No obstante, para no parecer un diletante de prácticas vetustas, marqué tu número de teléfono; después de todo tampoco estaría mal escuchar tu dulce voz a través del auricular, pero la línea comunicaba repetidamente. Entonces pensé mandarte un mensaje de texto, de esos que por ser demasiado breves y crípticos, dan lugar a las exégesis más disparatadas, pero… ¡oh, qué casualidad! el servidor no funcionaba.
Al final, después de estos vanos intentos comunicativos desangelados, y dado que una buena costumbre lo es para siempre y se mantiene al margen de veleidades temporales, pasé por una oficina de correos para hacer lo que tanto había deseado: Enviarte mi carta manuscrita.
Había consagrado la tarde anterior a preparar mi pluma más preciada, esa que tú me regalaste hace años y que tanto esfuerzo te costó conseguir. La entinté de color sepia, que me recordaba aquellos tiempos felices que nos unieron eternamente y que nos trajeron esta prodigiosa melancolía, que como dijo algún sabio poeta, no es otra cosa que la alegría de estar triste.
Había redactado la carta con esmero, de manera que tanto los pensamientos como la caligrafía mostrasen con elocuencia todo aquello que quería decirte. Pretendía que más que un simple texto, fuese una auténtica melografía, ese arte de escribir música que solamente poseen los verdaderos enamorados. ¿Sería posible?
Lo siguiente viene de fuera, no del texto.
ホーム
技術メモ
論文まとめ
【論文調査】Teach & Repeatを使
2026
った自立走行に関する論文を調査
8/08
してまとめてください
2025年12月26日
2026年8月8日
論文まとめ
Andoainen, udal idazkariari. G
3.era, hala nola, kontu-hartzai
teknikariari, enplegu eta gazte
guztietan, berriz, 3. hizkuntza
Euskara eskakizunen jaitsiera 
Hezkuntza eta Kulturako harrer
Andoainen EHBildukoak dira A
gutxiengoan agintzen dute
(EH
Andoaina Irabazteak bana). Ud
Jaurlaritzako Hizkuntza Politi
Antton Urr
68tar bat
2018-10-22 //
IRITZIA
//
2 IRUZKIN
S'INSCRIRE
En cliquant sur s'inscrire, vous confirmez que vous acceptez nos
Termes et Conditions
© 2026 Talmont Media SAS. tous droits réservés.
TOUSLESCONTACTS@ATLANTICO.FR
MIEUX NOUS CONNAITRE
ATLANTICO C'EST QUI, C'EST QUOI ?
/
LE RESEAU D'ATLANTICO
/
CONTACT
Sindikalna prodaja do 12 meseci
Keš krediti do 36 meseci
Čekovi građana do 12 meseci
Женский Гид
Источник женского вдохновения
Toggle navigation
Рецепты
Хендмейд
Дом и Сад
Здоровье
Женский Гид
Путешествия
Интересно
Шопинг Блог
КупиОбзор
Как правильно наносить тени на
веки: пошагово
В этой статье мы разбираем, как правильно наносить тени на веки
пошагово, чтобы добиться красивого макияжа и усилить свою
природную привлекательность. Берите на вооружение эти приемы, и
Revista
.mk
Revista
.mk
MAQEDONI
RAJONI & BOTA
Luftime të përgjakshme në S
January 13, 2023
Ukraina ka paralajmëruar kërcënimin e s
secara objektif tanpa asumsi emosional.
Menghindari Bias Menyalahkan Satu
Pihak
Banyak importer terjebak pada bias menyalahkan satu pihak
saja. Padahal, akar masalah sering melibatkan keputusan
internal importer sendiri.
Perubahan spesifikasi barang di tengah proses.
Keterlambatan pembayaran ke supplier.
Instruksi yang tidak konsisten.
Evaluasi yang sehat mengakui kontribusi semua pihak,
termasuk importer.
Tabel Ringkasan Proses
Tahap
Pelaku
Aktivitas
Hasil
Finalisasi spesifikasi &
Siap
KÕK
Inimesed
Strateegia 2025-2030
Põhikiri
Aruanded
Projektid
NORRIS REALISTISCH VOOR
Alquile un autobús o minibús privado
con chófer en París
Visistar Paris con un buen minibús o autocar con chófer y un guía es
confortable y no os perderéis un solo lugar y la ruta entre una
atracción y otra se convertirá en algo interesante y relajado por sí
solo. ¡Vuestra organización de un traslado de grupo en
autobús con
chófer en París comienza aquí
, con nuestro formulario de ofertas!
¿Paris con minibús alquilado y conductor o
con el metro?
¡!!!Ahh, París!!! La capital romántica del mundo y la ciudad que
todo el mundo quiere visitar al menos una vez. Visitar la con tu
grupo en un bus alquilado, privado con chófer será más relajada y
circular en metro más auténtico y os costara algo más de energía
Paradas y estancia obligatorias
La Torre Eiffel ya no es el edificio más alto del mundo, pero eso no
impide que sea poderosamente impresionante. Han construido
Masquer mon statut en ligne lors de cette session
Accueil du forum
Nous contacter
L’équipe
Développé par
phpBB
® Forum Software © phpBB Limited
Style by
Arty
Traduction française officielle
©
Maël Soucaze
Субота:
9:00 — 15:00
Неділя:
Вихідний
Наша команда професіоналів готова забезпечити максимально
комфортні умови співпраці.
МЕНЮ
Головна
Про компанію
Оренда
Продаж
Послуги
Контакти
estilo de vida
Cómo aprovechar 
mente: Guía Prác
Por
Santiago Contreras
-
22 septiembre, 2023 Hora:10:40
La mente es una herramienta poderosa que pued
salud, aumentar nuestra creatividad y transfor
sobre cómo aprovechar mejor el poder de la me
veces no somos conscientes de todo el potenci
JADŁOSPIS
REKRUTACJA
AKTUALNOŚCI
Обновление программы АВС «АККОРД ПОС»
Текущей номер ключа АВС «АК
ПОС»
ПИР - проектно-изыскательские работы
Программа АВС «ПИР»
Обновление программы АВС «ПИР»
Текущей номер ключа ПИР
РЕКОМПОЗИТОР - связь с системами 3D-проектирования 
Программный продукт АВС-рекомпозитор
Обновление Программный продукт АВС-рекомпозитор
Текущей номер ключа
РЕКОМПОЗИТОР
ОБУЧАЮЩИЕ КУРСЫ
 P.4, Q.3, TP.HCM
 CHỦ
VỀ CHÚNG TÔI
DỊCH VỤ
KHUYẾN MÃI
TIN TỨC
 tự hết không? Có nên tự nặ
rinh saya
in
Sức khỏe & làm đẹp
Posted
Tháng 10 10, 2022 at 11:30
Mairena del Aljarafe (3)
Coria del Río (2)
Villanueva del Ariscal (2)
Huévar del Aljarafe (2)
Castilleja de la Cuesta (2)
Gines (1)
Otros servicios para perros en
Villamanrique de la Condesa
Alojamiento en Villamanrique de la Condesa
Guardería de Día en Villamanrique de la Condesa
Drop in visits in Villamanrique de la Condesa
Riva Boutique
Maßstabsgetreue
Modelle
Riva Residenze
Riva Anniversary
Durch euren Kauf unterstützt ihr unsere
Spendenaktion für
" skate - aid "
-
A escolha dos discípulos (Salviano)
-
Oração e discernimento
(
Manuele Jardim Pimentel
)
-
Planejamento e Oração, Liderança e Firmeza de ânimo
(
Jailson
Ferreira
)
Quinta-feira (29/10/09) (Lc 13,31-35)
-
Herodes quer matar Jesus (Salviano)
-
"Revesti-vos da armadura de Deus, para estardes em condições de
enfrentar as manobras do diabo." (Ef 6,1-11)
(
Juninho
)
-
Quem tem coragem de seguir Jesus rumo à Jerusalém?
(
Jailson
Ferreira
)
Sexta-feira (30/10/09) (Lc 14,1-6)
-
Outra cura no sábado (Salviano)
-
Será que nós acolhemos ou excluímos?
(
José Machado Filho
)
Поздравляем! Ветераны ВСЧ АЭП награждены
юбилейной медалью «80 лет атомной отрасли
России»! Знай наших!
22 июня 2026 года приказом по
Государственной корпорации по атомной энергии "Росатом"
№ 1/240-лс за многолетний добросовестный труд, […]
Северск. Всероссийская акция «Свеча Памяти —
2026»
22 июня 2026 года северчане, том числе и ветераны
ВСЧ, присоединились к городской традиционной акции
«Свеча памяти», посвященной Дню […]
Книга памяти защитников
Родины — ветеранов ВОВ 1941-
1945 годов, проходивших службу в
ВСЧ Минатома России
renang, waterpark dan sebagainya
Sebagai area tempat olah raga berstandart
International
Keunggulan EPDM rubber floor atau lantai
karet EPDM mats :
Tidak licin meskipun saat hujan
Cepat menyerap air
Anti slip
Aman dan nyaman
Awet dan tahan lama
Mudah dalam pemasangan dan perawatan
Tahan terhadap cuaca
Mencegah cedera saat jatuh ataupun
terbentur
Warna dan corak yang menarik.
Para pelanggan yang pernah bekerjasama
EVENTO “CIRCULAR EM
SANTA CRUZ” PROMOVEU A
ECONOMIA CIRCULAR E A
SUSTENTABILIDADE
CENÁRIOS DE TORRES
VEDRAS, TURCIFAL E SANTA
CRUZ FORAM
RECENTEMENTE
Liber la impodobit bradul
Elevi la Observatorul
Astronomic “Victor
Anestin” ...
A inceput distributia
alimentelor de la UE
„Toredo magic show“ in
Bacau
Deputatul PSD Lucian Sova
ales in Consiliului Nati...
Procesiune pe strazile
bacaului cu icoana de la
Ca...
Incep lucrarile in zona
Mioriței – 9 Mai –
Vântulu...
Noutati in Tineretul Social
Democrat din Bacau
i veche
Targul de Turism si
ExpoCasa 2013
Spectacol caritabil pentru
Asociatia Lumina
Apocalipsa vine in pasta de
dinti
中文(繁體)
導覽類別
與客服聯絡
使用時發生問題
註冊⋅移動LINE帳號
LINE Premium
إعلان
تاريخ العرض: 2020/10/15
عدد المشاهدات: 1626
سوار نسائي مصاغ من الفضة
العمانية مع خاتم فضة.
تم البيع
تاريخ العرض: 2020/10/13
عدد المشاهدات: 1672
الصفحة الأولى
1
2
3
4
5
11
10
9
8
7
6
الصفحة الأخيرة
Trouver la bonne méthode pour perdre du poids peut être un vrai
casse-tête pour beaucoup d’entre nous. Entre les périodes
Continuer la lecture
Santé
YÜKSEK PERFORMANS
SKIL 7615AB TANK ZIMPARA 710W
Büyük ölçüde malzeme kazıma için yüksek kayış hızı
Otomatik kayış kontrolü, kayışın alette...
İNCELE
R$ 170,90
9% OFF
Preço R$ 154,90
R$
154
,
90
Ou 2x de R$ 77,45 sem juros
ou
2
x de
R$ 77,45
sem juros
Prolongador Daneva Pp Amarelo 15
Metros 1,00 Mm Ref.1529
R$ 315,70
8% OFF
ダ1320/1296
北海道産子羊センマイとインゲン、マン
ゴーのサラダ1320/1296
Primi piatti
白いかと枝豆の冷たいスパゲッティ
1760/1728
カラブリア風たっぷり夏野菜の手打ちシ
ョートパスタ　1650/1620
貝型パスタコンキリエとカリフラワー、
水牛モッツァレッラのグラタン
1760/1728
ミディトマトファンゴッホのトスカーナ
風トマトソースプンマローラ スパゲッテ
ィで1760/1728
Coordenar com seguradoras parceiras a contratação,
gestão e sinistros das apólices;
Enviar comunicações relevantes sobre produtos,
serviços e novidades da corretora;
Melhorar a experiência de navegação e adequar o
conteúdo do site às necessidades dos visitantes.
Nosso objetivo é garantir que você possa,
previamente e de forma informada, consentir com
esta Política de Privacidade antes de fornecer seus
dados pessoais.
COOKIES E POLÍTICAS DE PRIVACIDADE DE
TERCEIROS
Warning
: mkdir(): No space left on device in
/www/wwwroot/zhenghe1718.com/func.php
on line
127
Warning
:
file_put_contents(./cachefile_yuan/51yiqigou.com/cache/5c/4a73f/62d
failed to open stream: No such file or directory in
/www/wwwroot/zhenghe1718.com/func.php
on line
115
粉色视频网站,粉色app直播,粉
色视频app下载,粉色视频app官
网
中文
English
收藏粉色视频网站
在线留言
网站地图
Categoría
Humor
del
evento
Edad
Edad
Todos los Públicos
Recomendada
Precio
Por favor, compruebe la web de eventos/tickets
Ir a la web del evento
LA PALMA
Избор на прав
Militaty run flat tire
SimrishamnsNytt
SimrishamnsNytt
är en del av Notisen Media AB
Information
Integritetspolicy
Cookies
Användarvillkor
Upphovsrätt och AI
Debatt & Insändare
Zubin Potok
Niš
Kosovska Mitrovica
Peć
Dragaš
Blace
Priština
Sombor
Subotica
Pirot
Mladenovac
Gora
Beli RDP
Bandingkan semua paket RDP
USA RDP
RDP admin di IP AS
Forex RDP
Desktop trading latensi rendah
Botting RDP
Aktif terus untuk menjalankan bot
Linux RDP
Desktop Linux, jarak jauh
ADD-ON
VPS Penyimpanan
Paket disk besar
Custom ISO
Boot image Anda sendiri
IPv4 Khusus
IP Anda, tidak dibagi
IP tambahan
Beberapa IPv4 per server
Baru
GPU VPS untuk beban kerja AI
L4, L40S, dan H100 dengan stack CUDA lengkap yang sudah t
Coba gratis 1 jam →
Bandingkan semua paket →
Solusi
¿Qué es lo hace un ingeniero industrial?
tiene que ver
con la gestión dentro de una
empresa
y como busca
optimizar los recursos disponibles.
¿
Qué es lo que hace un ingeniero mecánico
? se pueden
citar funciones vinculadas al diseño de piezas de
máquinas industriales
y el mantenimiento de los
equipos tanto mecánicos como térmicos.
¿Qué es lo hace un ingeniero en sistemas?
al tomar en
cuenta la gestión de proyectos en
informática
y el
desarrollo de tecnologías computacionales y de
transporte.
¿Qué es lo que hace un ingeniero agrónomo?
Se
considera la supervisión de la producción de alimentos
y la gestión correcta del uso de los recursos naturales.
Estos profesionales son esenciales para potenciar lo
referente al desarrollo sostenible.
Seguro que sí, y además deseaba vocearla a los cuatro vientos con altanería, subido en un ambón de noble madera e iluminado por esa luna que siempre nos acompaña a los noctámbulos, y que como nosotros, nunca es vencida por el arrebol del astro áureo, sino que hábilmente se retira a un discreto segundo plano, para volver a triunfar cada crepúsculo rodeada de una pléyade de puntitos lucientes cual lunares de tu silueta.
Me encontraba en ese paroxismo que sólo alcanzan los que como yo nacieron normales, pero que poco a poco nos fuimos curando de esa malvada dolencia, y pensé en esos sueños que nos provocaba leer unidos cada noche al irnos a dormir, porque sobre todo esa sugestiva costumbre nuestra de leer juntos en la cama, más que sueño lo que nos evocaba era eso: Sueños; anhelantes, quiméricos, delirantes.
A partir de ahora, en este umbral de nuestro otoño en que cada hoja que caiga será una flor que rebrote y para rehuir los malos hábitos que el silencio produce, prometo escribirte una carta de amor cada día, y con el fin de evitar ajados emisarios de estafeta, te la entregaré siempre en mano asediando tus labios mientras mi vehemente lengua recorre tus recuerdos.